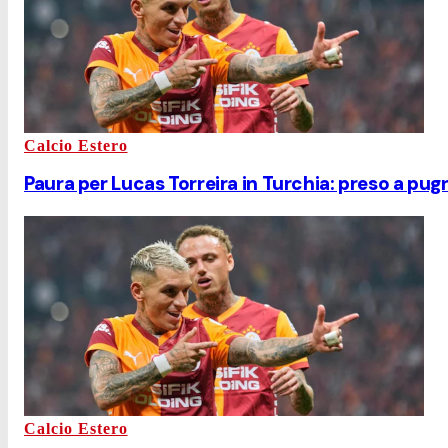
Calcio Estero
Paura per Lucas Torreira in Turchia: preso a pugn
Calcio Estero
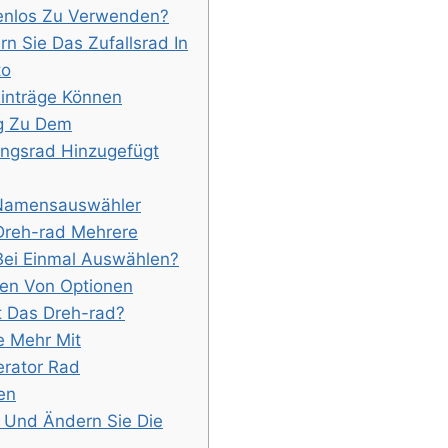
tenlos Zu Verwenden?
rn Sie Das Zufallsrad In
to
Einträge Können
ig Zu Dem
ngsrad Hinzugefügt
 Namensauswähler
Dreh-rad Mehrere
Bei Einmal Auswählen?
en Von Optionen
t Das Dreh-rad?
e Mehr Mit
erator Rad
en
 Und Ändern Sie Die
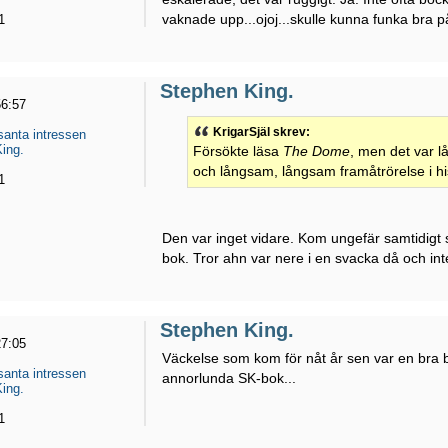
vaknade upp...ojoj...skulle kunna funka bra på
1
Stephen King.
56:57
KrigarSjäl skrev:
santa intressen
ing.
Försökte läsa
The Dome
, men det var 
och långsam, långsam framåtrörelse i his
1
Den var inget vidare. Kom ungefär samtidig
bok. Tror ahn var nere i en svacka då och inte
Stephen King.
27:05
Väckelse som kom för nåt år sen var en bra bok
santa intressen
annorlunda SK-bok...
ing.
1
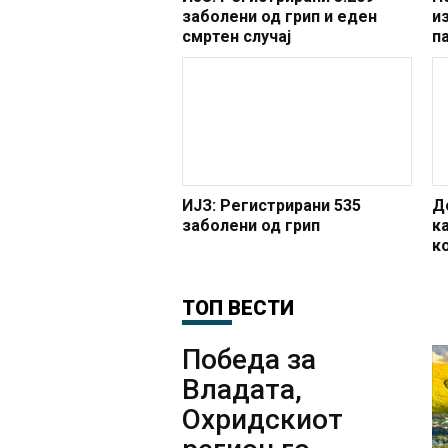
заболени од грип и еден
и
смртен случај
п
ИЈЗ: Регистрирани 535
Д
заболени од грип
к
к
у
ТОП ВЕСТИ
Победа за
Владата,
Охридскиот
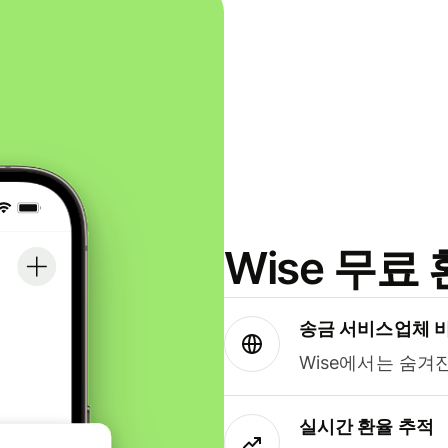
Wise 무
송금 서비스업체 
Wise에서는 숨겨
실시간 환율 추적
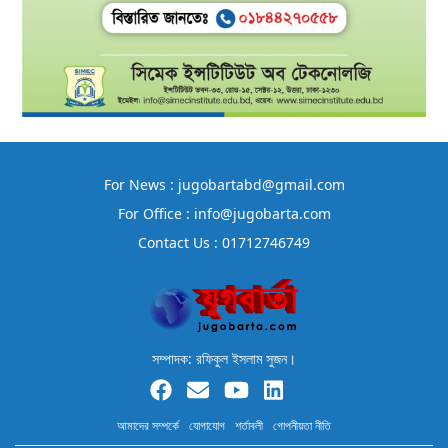
For News : jugobartabd@gmail.com
For Office : info@jugobarta.com
Contact Us : 01712746749
সম্পাদক: রফিকুল ইসলাম সুজন।
আমাদের সম্পর্কে
যোগাযোগ
শর্তাবলী
গোপনীয়তা নীতি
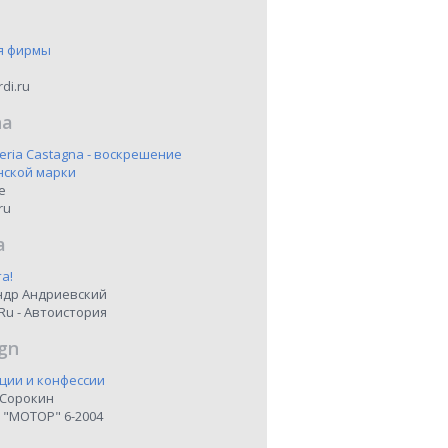
я фирмы
di.ru
na
eria Castagna - воскрешение
нской марки
ne
ru
a
а!
ндр Андриевский
Ru - Автоистория
gn
ции и конфессии
 Сорокин
 "МОТОР" 6-2004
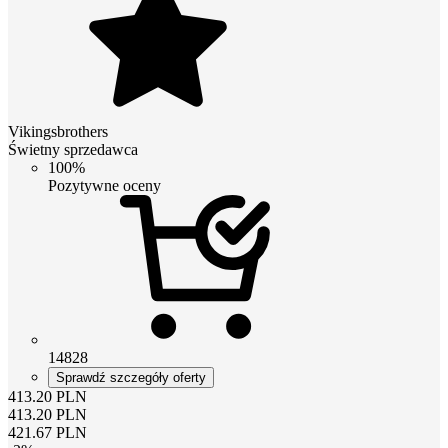
Vikingsbrothers
Świetny sprzedawca
100%
Pozytywne oceny
14828
Sprawdź szczegóły oferty
413.20
PLN
413.20
PLN
421.67
PLN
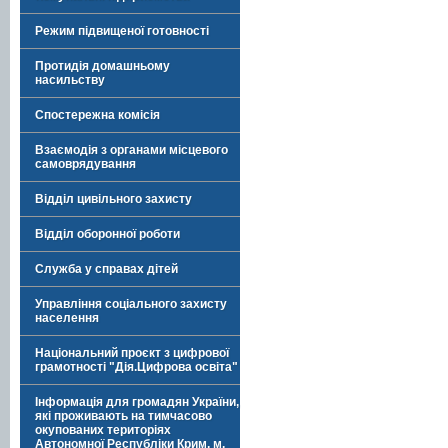
Режим підвищеної готовності
Протидія домашньому
насильству
Спостережна комісія
Взаємодія з органами місцевого
самоврядування
Відділ цивільного захисту
Відділ оборонної роботи
Служба у справах дітей
Управління соціального захисту
населення
Національний проєкт з цифрової
грамотності "Дія.Цифрова освіта"
Інформація для громадян України,
які проживають на тимчасово
окупованих територіях
Автономної Республіки Крим, м.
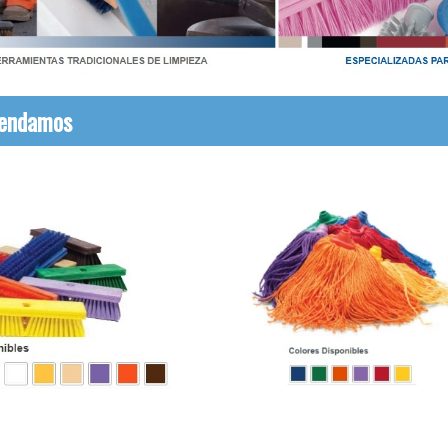
mendamos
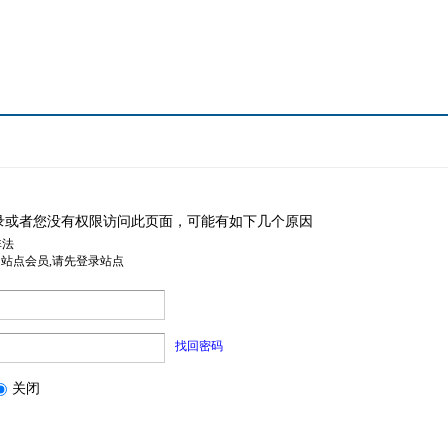
录或者您没有权限访问此页面，可能有如下几个原因
非法
是站点会员,请先登录站点
找回密码
关闭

== EXERCISE AIM ==
Return exactly the lines of the material above, starting at the line containing "och långsam, långsam framåtrörelse i his" and finishing at the line containing "Режим підвищеної готовності", without any pictures.

== RESULT FOR THIS EXERCISE ==
och långsam, långsam framåtrörelse i his
1
Den var inget vidare. Kom ungefär samtidig
bok. Tror ahn var nere i en svacka då och inte
Stephen King.
27:05
Väckelse som kom för nåt år sen var en bra bok
santa intressen
annorlunda SK-bok...
ing.
1
заболени од грип и еден
и
смртен случај
п
ИЈЗ: Регистрирани 535
Д
заболени од грип
к
к
у
ТОП ВЕСТИ
Победа за
Владата,
Охридскиот
Wise 무
송금 서비스업체 
Wise에서는 숨겨
실시간 환율 추적
For News : jugobartabd@gmail.com
For Office : info@jugobarta.com
Contact Us : 01712746749
সম্পাদক: রফিকুল ইসলাম সুজন।
আমাদের সম্পর্কে
যোগাযোগ
শর্তাবলী
গোপনীয়তা নীতি
я фирмы
di.ru
na
eria Castagna - воскрешение
нской марки
ne
ru
a
а!
ндр Андриевский
Ru - Автоистория
gn
ции и конфессии
 Сорокин
 "МОТОР" 6-2004
Vikingsbrothers
Świetny sprzedawca
100%
Pozytywne oceny
14828
Sprawdź szczegóły oferty
413.20
PLN
413.20
PLN
421.67
PLN
Режим підвищеної готовності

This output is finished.